━━━━━ Excerpted records

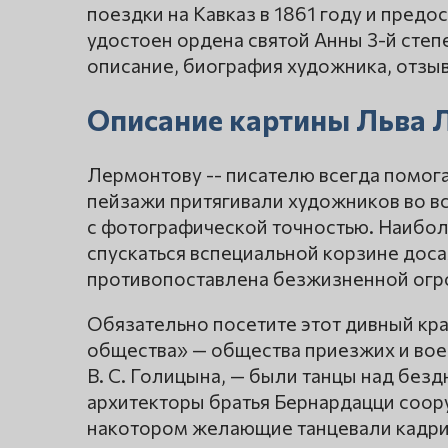
поездки на Кавказ в 1861 году и предо
удостоен ордена святой Анны 3-й степе
описание, биография художника, отзыв
Описание картины Льва Л
Лермонтову -- писателю всегда помог
пейзажи притягивали художников во в
с фотографической точностью. Наибо
спускаться вспециальной корзине дос
противопоставлена безжизненной огр
Обязательно посетите этот дивный кр
общества» — общества приезжих и вое
В. С. Голицына, — были танцы над без
архитекторы братья Бернардацци соор
накотором желающие танцевали кадри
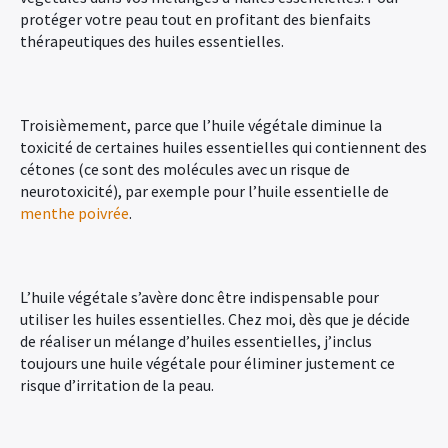
protéger votre peau tout en profitant des bienfaits
thérapeutiques des huiles essentielles.
Troisièmement, parce que l’huile végétale diminue la
toxicité de certaines huiles essentielles qui contiennent des
cétones (ce sont des molécules avec un risque de
neurotoxicité), par exemple pour l’huile essentielle de
menthe poivrée
.
L’huile végétale s’avère donc être indispensable pour
utiliser les huiles essentielles. Chez moi, dès que je décide
de réaliser un mélange d’huiles essentielles, j’inclus
toujours une huile végétale pour éliminer justement ce
risque d’irritation de la peau.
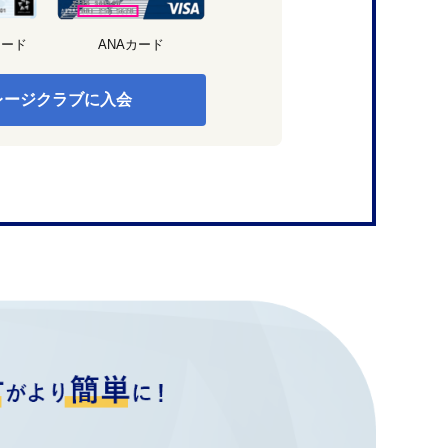
カード
ANAカード
レージクラブに入会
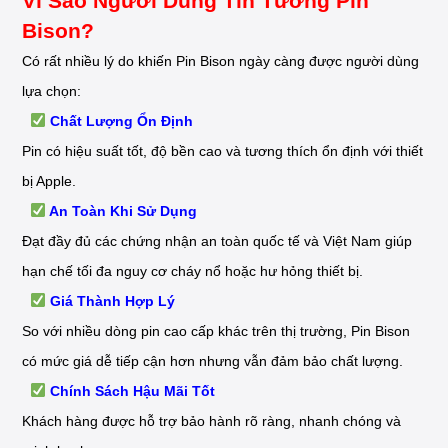
Vì Sao Người Dùng Tin Tưởng Pin
Bison?
Có rất nhiều lý do khiến Pin Bison ngày càng được người dùng
lựa chọn:
Chất Lượng Ổn Định
Pin có hiệu suất tốt, độ bền cao và tương thích ổn định với thiết
bị Apple.
An Toàn Khi Sử Dụng
Đạt đầy đủ các chứng nhận an toàn quốc tế và Việt Nam giúp
hạn chế tối đa nguy cơ cháy nổ hoặc hư hỏng thiết bị.
Giá Thành Hợp Lý
So với nhiều dòng pin cao cấp khác trên thị trường, Pin Bison
có mức giá dễ tiếp cận hơn nhưng vẫn đảm bảo chất lượng.
Chính Sách Hậu Mãi Tốt
Khách hàng được hỗ trợ bảo hành rõ ràng, nhanh chóng và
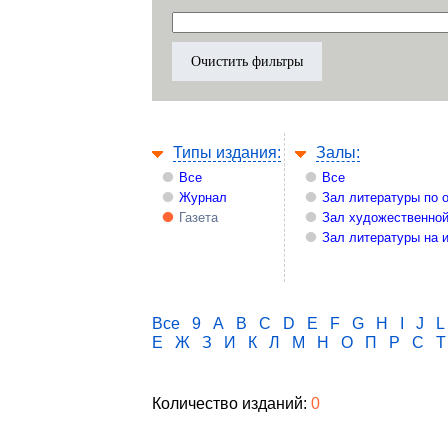
Типы издания:
Залы:
Все
Все
Журнал
Зал литературы по 
Газета
Зал художественной
Зал литературы на 
Все
9
A
B
C
D
E
F
G
H
I
J
L
Е
Ж
З
И
К
Л
М
Н
О
П
Р
С
Т
Количество изданий:
0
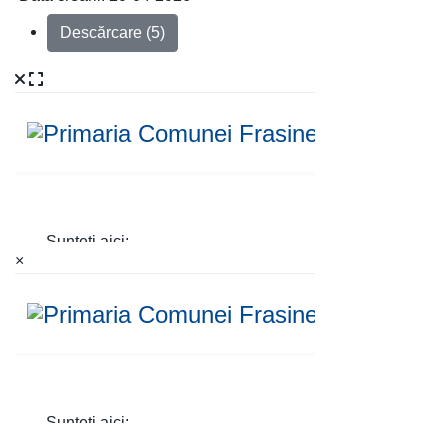
Descărcare (5)
×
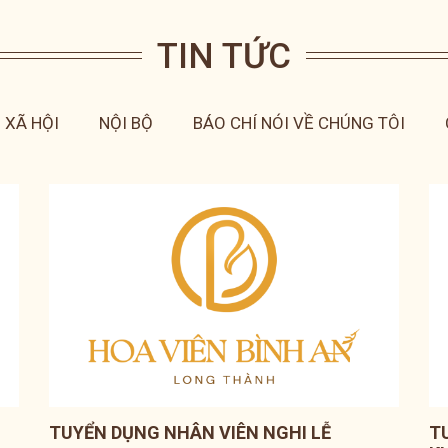
TIN TỨC
 XÃ HỘI
NỘI BỘ
BÁO CHÍ NÓI VỀ CHÚNG TÔI
TUYỂN DỤNG NHÂN VIÊN NGHI LỄ
T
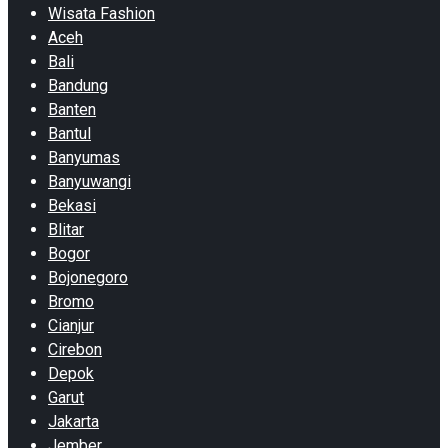
Wisata Fashion
Aceh
Bali
Bandung
Banten
Bantul
Banyumas
Banyuwangi
Bekasi
Blitar
Bogor
Bojonegoro
Bromo
Cianjur
Cirebon
Depok
Garut
Jakarta
Jember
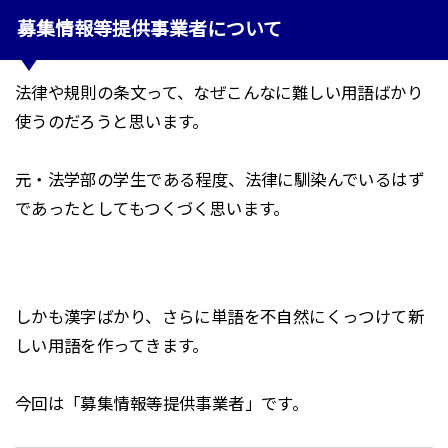
募集情報等提供事業者について
法律や規則の条文って、なぜこんなに難しい用語ばかり
使うのだろうと思います。
元・法学部の学生である程度、法律に馴染んでいるはず
であったとしてもつくづく思います。
しかも漢字ばかり、さらに単語を不自然にくっつけて新
しい用語を作ってきます。
今回は「募集情報等提供事業者」です。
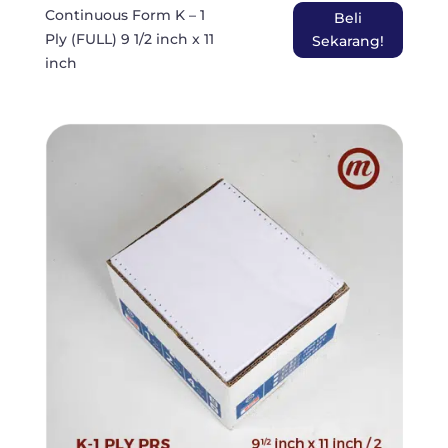
Continuous Form K – 1
Beli
Ply (FULL) 9 1/2 inch x 11
Sekarang!
inch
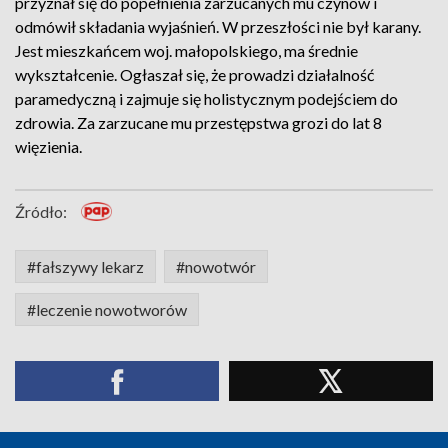
przyznał się do popełnienia zarzucanych mu czynów i
odmówił składania wyjaśnień. W przeszłości nie był karany.
Jest mieszkańcem woj. małopolskiego, ma średnie
wykształcenie. Ogłaszał się, że prowadzi działalność
paramedyczną i zajmuje się holistycznym podejściem do
zdrowia. Za zarzucane mu przestępstwa grozi do lat 8
więzienia.
Źródło:
#fałszywy lekarz
#nowotwór
#leczenie nowotworów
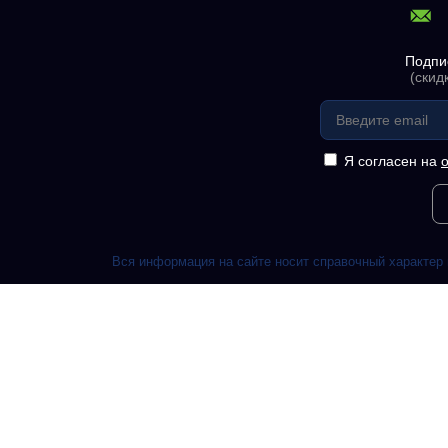
Подпи
(скид
Я согласен на
Вся информация на сайте носит справочный характер 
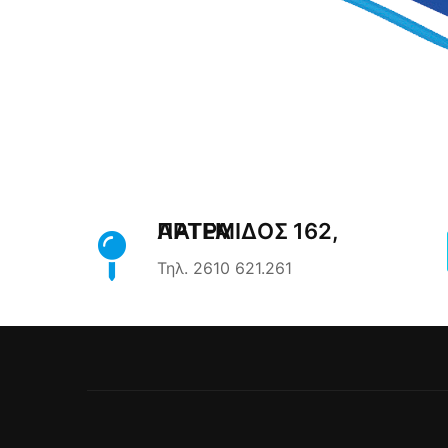
ΑΡΤΈΜΙΔΟΣ 162, ΠΆΤΡΑ
Τηλ. 2610 621.261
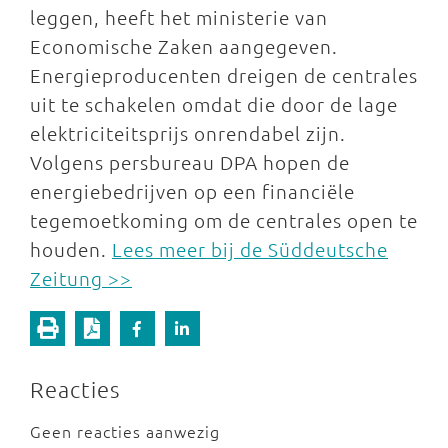
leggen, heeft het ministerie van
Economische Zaken aangegeven.
Energieproducenten dreigen de centrales
uit te schakelen omdat die door de lage
elektriciteitsprijs onrendabel zijn.
Volgens persbureau DPA hopen de
energiebedrijven op een financiële
tegemoetkoming om de centrales open te
houden.
Lees meer bij de Süddeutsche
Zeitung >>
Reacties
Geen reacties aanwezig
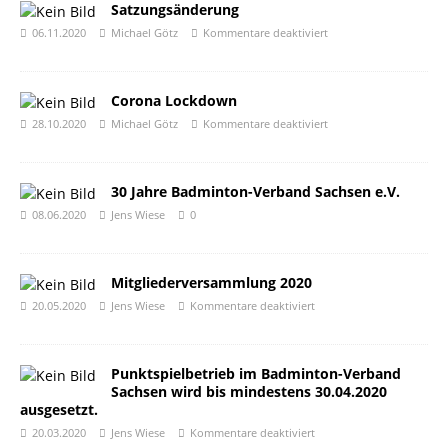
Satzungsänderung
06.11.2020
Michael Götz
Kommentare deaktiviert
Corona Lockdown
28.10.2020
Michael Götz
Kommentare deaktiviert
30 Jahre Badminton-Verband Sachsen e.V.
08.06.2020
Jens Wiese
0
Mitgliederversammlung 2020
20.05.2020
Jens Wiese
Kommentare deaktiviert
Punktspielbetrieb im Badminton-Verband
Sachsen wird bis mindestens 30.04.2020
ausgesetzt.
20.03.2020
Jens Wiese
Kommentare deaktiviert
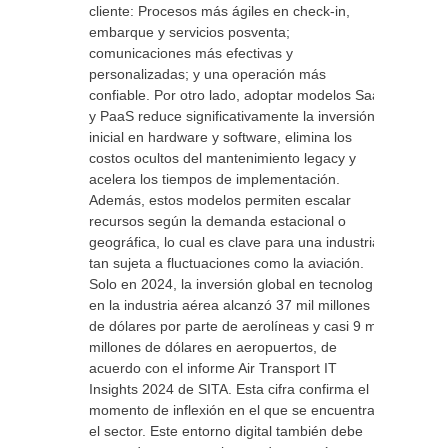
cliente: Procesos más ágiles en check-in,
embarque y servicios posventa;
comunicaciones más efectivas y
personalizadas; y una operación más
confiable. Por otro lado, adoptar modelos SaaS
y PaaS reduce significativamente la inversión
inicial en hardware y software, elimina los
costos ocultos del mantenimiento legacy y
acelera los tiempos de implementación.
Además, estos modelos permiten escalar
recursos según la demanda estacional o
geográfica, lo cual es clave para una industria
tan sujeta a fluctuaciones como la aviación.
Solo en 2024, la inversión global en tecnología
en la industria aérea alcanzó 37 mil millones
de dólares por parte de aerolíneas y casi 9 mil
millones de dólares en aeropuertos, de
acuerdo con el informe Air Transport IT
Insights 2024 de SITA. Esta cifra confirma el
momento de inflexión en el que se encuentra
el sector. Este entorno digital también debe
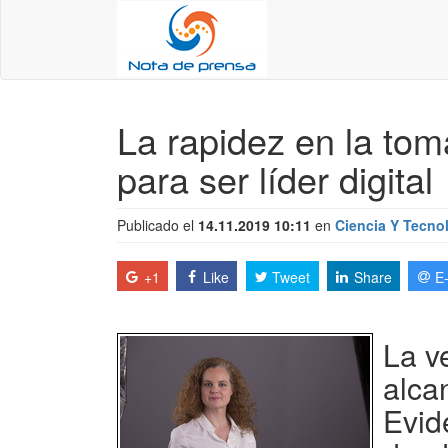
La rapidez en la tom
para ser líder digital
Publicado el
14.11.2019 10:11
en
Ciencia Y Tecno
+1
Like
Tweet
Share
E
La v
alca
Evid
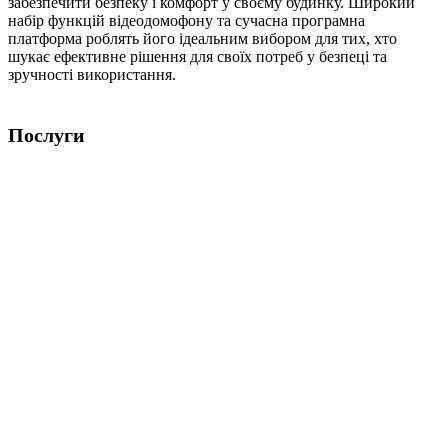
забезпечити безпеку і комфорт у своєму будинку. Широкий
набір функцій відеодомофону та сучасна програмна
платформа роблять його ідеальним вибором для тих, хто
шукає ефективне рішення для своїх потреб у безпеці та
зручності використання.
Послуги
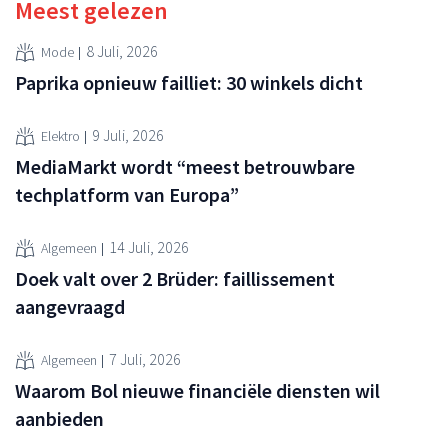
Meest gelezen
8 Juli, 2026
Mode
Paprika opnieuw failliet: 30 winkels dicht
9 Juli, 2026
Elektro
MediaMarkt wordt “meest betrouwbare
techplatform van Europa”
14 Juli, 2026
Algemeen
Doek valt over 2 Brüder: faillissement
aangevraagd
7 Juli, 2026
Algemeen
Waarom Bol nieuwe financiële diensten wil
aanbieden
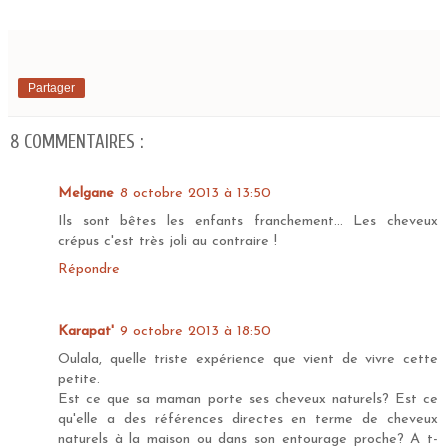
Partager
8 COMMENTAIRES :
Melgane
8 octobre 2013 à 13:50
Ils sont bêtes les enfants franchement... Les cheveux
crépus c'est très joli au contraire !
Répondre
Karapat'
9 octobre 2013 à 18:50
Oulala, quelle triste expérience que vient de vivre cette
petite.
Est ce que sa maman porte ses cheveux naturels? Est ce
qu'elle a des références directes en terme de cheveux
naturels à la maison ou dans son entourage proche? A t-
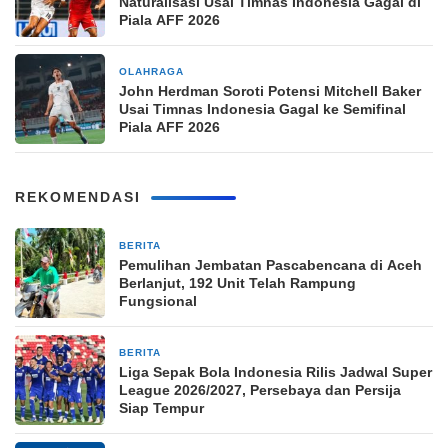
Naturalisasi Usai Timnas Indonesia Gagal di
Piala AFF 2026
OLAHRAGA
2 hari yang lalu
John Herdman Soroti Potensi Mitchell Baker
Usai Timnas Indonesia Gagal ke Semifinal
Piala AFF 2026
REKOMENDASI
BERITA
3 jam yang lalu
Pemulihan Jembatan Pascabencana di Aceh
Berlanjut, 192 Unit Telah Rampung
Fungsional
BERITA
5 jam yang lalu
Liga Sepak Bola Indonesia Rilis Jadwal Super
League 2026/2027, Persebaya dan Persija
Siap Tempur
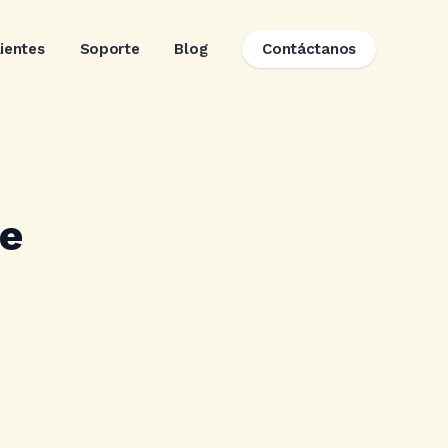
lientes
Soporte
Blog
Contáctanos
te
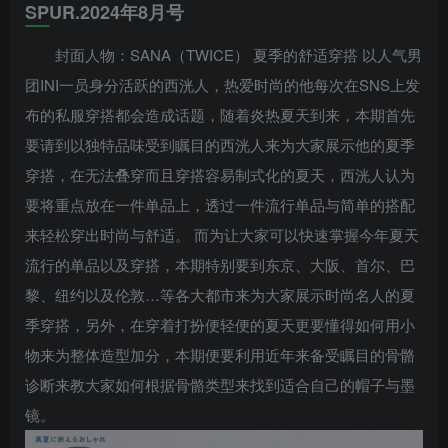
SPUR.2024年8月号
封面人物：SANA（TWICE） 夏季的舒适穿搭 以人气男
团INI一员身分活跃的西洸人，热爱时尚的他每次在SNS上发
布的私服穿搭都会造成话题，随着炎热夏天到来，本期首先
要请到以独特品味受到瞩目的西洸人来为大家展示他的夏季
穿搭，在无法叠穿而且穿搭容易制式化的夏天，西洸人认为
要将重点放在一件单品上，透过一件流行单品与简单的搭配
来轻松穿出时尚与舒适。 而为让大家可以快速掌握今年夏天
流行的单品以及穿搭，本期特别要到东京、大阪、首尔、巴
黎、纽约以及伦敦…等各大都市来为大家展示时尚名人的夏
季穿搭，另外，在穿着打扮便轻便的夏天更要懂得如何用小
物来为整体造型加分，本期便要利用近年来备受瞩目的骨骼
诊断来教大家如何根据骨骼类型来找到适合自己的帽子与墨
镜。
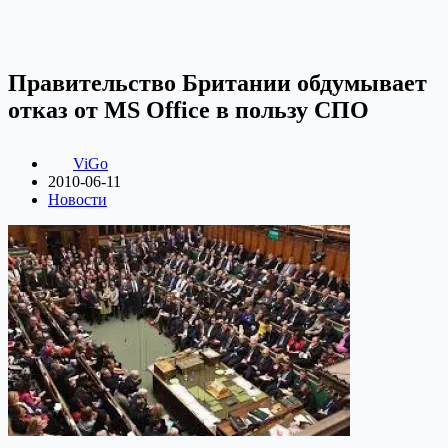
Правительство Британии обдумывает
отказ от MS Office в пользу СПО
ViGo
2010-06-11
Новости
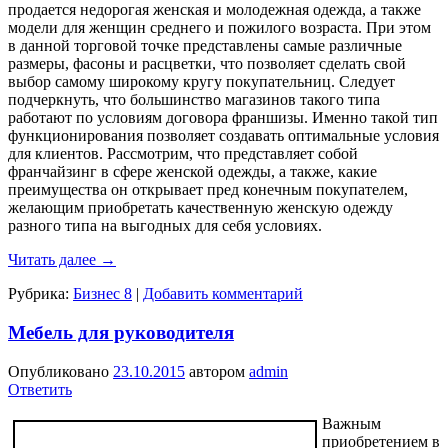
продается недорогая женская и молодежная одежда, а также
модели для женщин среднего и пожилого возраста. При этом
в данной торговой точке представлены самые различные
размеры, фасоны и расцветки, что позволяет сделать свой
выбор самому широкому кругу покупательниц. Следует
подчеркнуть, что большинство магазинов такого типа
работают по условиям договора франшизы. Именно такой тип
функционирования позволяет создавать оптимальные условия
для клиентов. Рассмотрим, что представляет собой
франчайзинг в сфере женской одежды, а также, какие
преимущества он открывает пред конечным покупателем,
желающим приобретать качественную женскую одежду
разного типа на выгодных для себя условиях.
Читать далее
→
Рубрика:
Бизнес 8
|
Добавить комментарий
Мебель для руководителя
Опубликовано
23.10.2015
автором
admin
Ответить
Важным
приобретением в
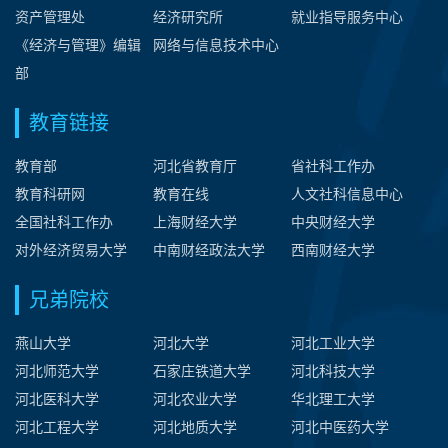
资产管理处
经济研究所
就业指导服务中心
《经济与管理》编辑
网络与信息技术中心
部
教育链接
教育部
河北省教育厅
省社科工作办
教育科研网
教育在线
人文社科信息中心
全国社科工作办
上海财经大学
中央财经大学
对外经济贸易大学
中南财经政法大学
西南财经大学
兄弟院校
燕山大学
河北大学
河北工业大学
河北师范大学
石家庄铁道大学
河北科技大学
河北医科大学
河北农业大学
华北理工大学
河北工程大学
河北地质大学
河北中医药大学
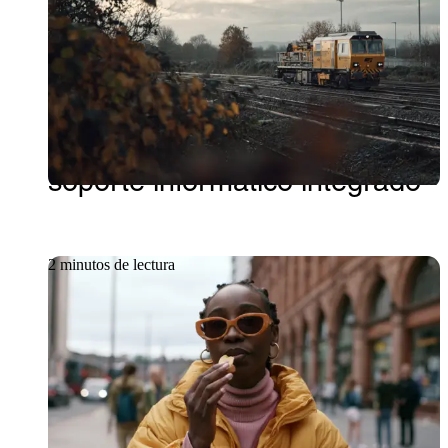
Mantener en marcha los
proyectos de transporte clave
del Reino Unido gracias a un
soporte informático integrado
2 minutos de lectura
Caso práctico
Un modelo global de TI con
una única ventana de gestión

━━━━━━━━━━

**Exercise details**
Instructions for the copy: start at the first entry, stop after the line containing "противопоставлена безжизненной огр", keep every line exact, and drop the pictures.

**Output**
поездки на Кавказ в 1861 году и предо
удостоен ордена святой Анны 3-й степе
описание, биография художника, отзыв
Описание картины Льва Л
Лермонтову -- писателю всегда помог
пейзажи притягивали художников во в
с фотографической точностью. Наибо
спускаться вспециальной корзине дос
противопоставлена безжизненной огр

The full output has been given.